I’ve talked with a whole lot of vendors recently, some here at TDWI, as well as users, fellow analysts, and so on. Repeated themes include:
- Large enterprise data warehouse projects are often being deferred or cut back. (My sense is that a little of this happened in 2008, but more is happening with new budget cycles in 2009.)
- Smaller projects with credible, quick ROIs are doing fine. In some cases, these are the scaled-back or nose-under-the-tent parts of bigger enterprise-wide efforts.

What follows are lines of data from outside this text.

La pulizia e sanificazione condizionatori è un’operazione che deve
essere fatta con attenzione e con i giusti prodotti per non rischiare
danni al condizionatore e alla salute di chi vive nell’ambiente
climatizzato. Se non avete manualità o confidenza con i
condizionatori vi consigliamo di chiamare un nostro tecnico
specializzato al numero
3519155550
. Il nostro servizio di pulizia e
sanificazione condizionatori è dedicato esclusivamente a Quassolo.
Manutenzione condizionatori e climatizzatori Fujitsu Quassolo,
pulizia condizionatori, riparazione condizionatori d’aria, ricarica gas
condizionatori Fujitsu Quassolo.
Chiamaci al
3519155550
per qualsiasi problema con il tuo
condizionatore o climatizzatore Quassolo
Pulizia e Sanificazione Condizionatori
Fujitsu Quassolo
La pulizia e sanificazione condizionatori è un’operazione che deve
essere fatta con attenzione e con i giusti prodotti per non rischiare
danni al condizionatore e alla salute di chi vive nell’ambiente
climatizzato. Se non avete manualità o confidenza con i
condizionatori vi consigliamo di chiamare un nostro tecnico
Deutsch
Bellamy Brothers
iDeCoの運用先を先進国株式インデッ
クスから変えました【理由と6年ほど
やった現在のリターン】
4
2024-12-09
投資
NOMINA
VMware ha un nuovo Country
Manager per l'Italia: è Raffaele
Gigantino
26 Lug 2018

- Perhaps not coincidentally, the technical trend of having a variety of data marts inside an EDW – sometimes called “sandboxes” — is going strong. I’ve commented on that before in connection with Microsoft. It’s also at the heart of eBay’s Teradata-based “analytics-as-a-service” strategy.
- Uses of data warehousing for security or compliance still seem strong. I guess “Keep us safe (and out of jail)” is still a strong motivator for buying.
- Oracle’s is the #1 installed base in which smaller vendors go fishing. Teradata’s is probably #2. Microsoft SQL Server and MySQL are also suffering data warehouse competitive replacements.
- I haven’t heard many more examples of enterprises doing more analysis because the bad economy has invalidated their prior models and assumptions. More’s the pity.
- Projects to provide data to one’s customers are going gangbusters. There are many flavors of this, from pure third-party analytics vendors to (for example) credit card companies who sell transactional data back to their merchants to governments that become more “transparent” by exposing information to their citizens.
Obviously, if the economy is bad enough, everything will be hurt. E.g., a lot of those data sellers have something to do with advertising, and the underlying business sector is in the tank. Ditto consumer or mass B-to-B marketing as well. But for now, the worst hits are being suffered by projects with large price tags, long lead times, and unclear benefits.